An effective way to combat errors, regardless of their source, is negative feedback. A feedback loop including the output stage can be made using a simple integrator. To include the output filter, a PID controller is used, sometimes with additional integrating terms. The need to feed the actual output signal back into the modulator makes the direct generation of PWM from a SPDIF source unattractive.

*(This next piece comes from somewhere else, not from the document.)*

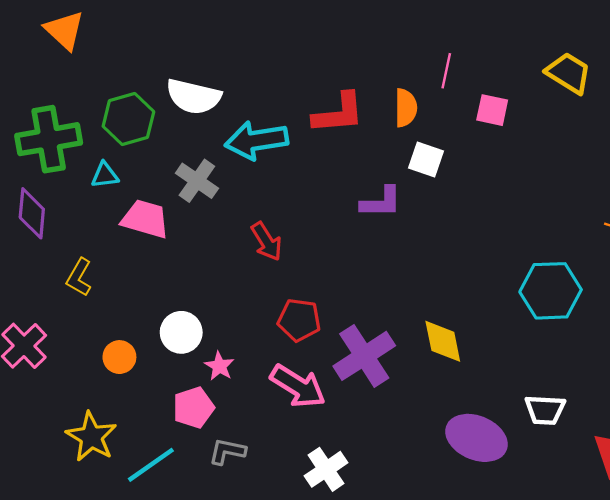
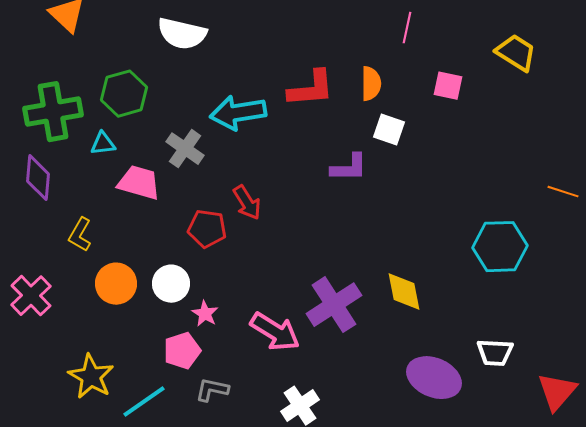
pink line: (446, 71) -> (407, 28), moved
white semicircle: (194, 97) -> (182, 34), moved
red pentagon: (299, 320) -> (207, 229), moved
orange circle: (119, 357) -> (116, 284), moved, size x1.4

Mitigating error issues in an amplifier without negative feedback requires addressing separately each source:

- Power supply modulation can be partially canceled by measuring the supply voltage to adjust signal gain as part of PWM conversion.
- Dead time output impedance non-linearity can be reduced by switching faster.
- Output filter distortion can be reduced by selecting the proper filter, although in practice is primarily controlled through negative feedback.

==Advantages==
The major advantage of a class-D amplifier is that it can be much more efficient than a linear amplifier, dissipating less power as heat in the active devices. This is especially compelling in compact portable, battery-powered devices. Also, given that large heat sinks are not required to dissipate heat, class-D amplifiers can be much lighter weight than class-A, -B, or -AB amplifiers, an important consideration with portable sound reinforcement system equipment and bass amplifiers.

==Uses==
- Home theater in a box systems. These economical home cinema systems are almost universally equipped with class-D amplifiers. On account of modest performance requirements and straightforward design, direct conversion from digital audio to PWM without feedback is most common.
- Mobile phones. The internal loudspeaker is driven by up to 1 W. Class D is used to preserve battery lifetime.
- Hearing aids. The miniature loudspeaker (known as the receiver) is directly driven by a class-D amplifier to maximize battery life and can provide levels of 130 dB SPL or more.
- Powered speakers and active subwoofers
- High-end audio is generally conservative with regard to adopting new technologies, but class-D amplifiers have made an appearance
- Sound reinforcement systems. For very high-power amplification, the power loss of class-AB amplifiers is unacceptable. Amplifiers with several kilowatts of output power are available as class D. Class-D power amplifiers are available that are rated at 3000 W total output, yet weigh only 3.6 kg.
- Bass instrument amplification
- Radio frequency amplifiers may use class D or other switch-mode classes to provide high-efficiency RF power amplification in communications systems.